Décision idiote, presse élogieuse

Comme nos élus sont aussi piètres logiciens, personne ne s’est avisé de stigmatiser le préfet Trollé pour le caractère hallucinant de sa démonstration (en clair, sans lumière, les chauffards roulent moins vite, donc moins d’accidents). Personne n’a eu la bonne idée de lui faire remarquer qu’à ce tarif-là, il y aurait encore moins d’accidents sur les autoroutes si on les fermait la nuit. Et plus d’accidents du tout, et nulle part, si on décrétait l’interdiction de rouler après le coucher du soleil. Je vous laisse imaginer les dégâts, si, par malheur, ce genre de raisonnements se généralisait. On finirait par supprimer, disons, les épreuves de culture générale des concours administratifs pour éviter l’échec scolaire. OK, je sors…
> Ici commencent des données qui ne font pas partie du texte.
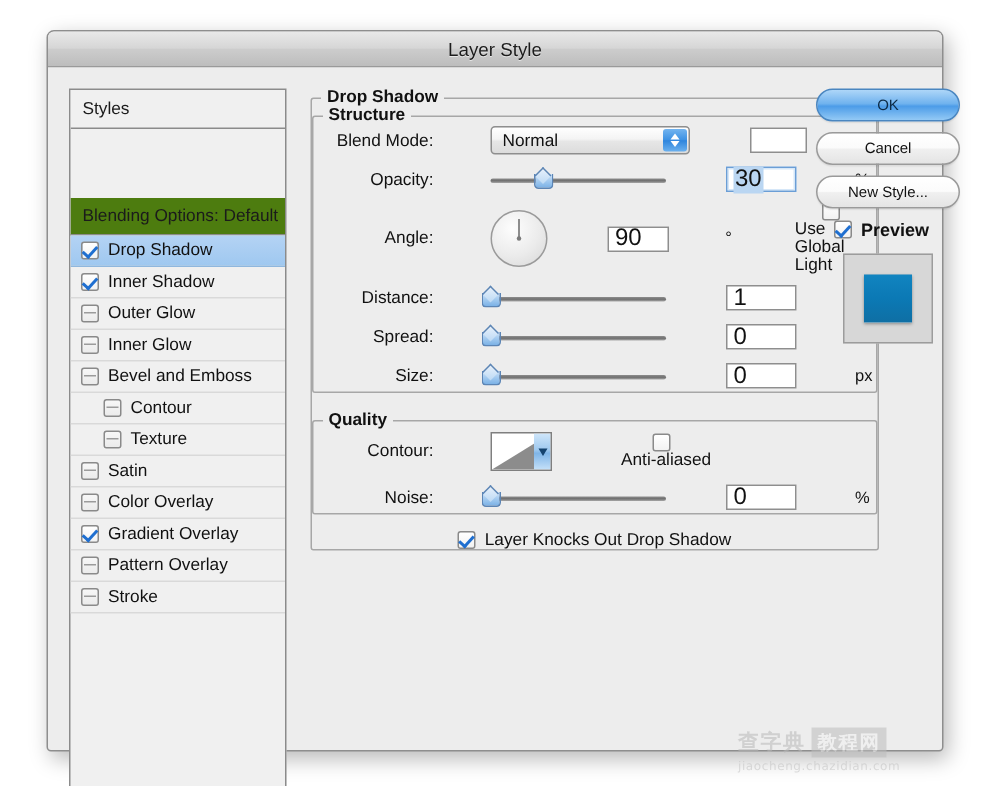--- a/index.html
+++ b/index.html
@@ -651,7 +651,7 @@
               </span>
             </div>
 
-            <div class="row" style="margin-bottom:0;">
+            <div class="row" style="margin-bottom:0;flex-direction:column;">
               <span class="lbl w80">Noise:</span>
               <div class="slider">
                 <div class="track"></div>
Bien entendu, l’extension de cette connerie à toute l’Ile-de-France a été, en outre, parée d’oripeaux écolo, je vous passe les commentaires élogieux de la presse sur les substantielles économies d’énergie réalisées à l’occasion. Figurez-vous qu’éteindre les autoroutes sauve non seulement les vies des automobilistes franciliens mais aussi celles des ours polaires. Accoupler brutalement le principe de précaution et la lutte contre le réchauffement climatique, c’est quand même plus sexy que d’expliquer qu’on n’a pas assez de policiers pour courir après les voleurs de câbles, pas assez d’agents de l’Equipement pour entretenir le réseau et que les 8 millions d’euros économisés par cette mesure seront bien mieux employés pour subventionner la HALDE, le logement de fonction de Jean-Claude Trichet, la guerre en Afghanistan ou la Fête des Voisins.

Henry Miller décrivait le XX siècle comme un cauchemar climatisé. Maybe, maybe not. Perso, dès l’adolescence, j’ai plutôt été ému par le trait de génie de Lénine quand il disait : « Le communisme, c’est les soviets plus l’électricité. » En conséquence de quoi, circa 1977, je fus un des rares autonomes à refuser de transhumer avec mon fligh-jacket et ma barre de fer vers le surrégénérateur honni de Creys-Malville. J’ai des principes, je défile pas avec les décroissants. J’aime les centrales nucléaires, j’aime les barrages géants, j’aime les cyclotrons et même les champs d’éoliennes de Twentynine Palms. J’aime la lumière. J’aime l’électricité.

Notre cauchemar à nous sera fait de couches lavables et de bougies parfumées.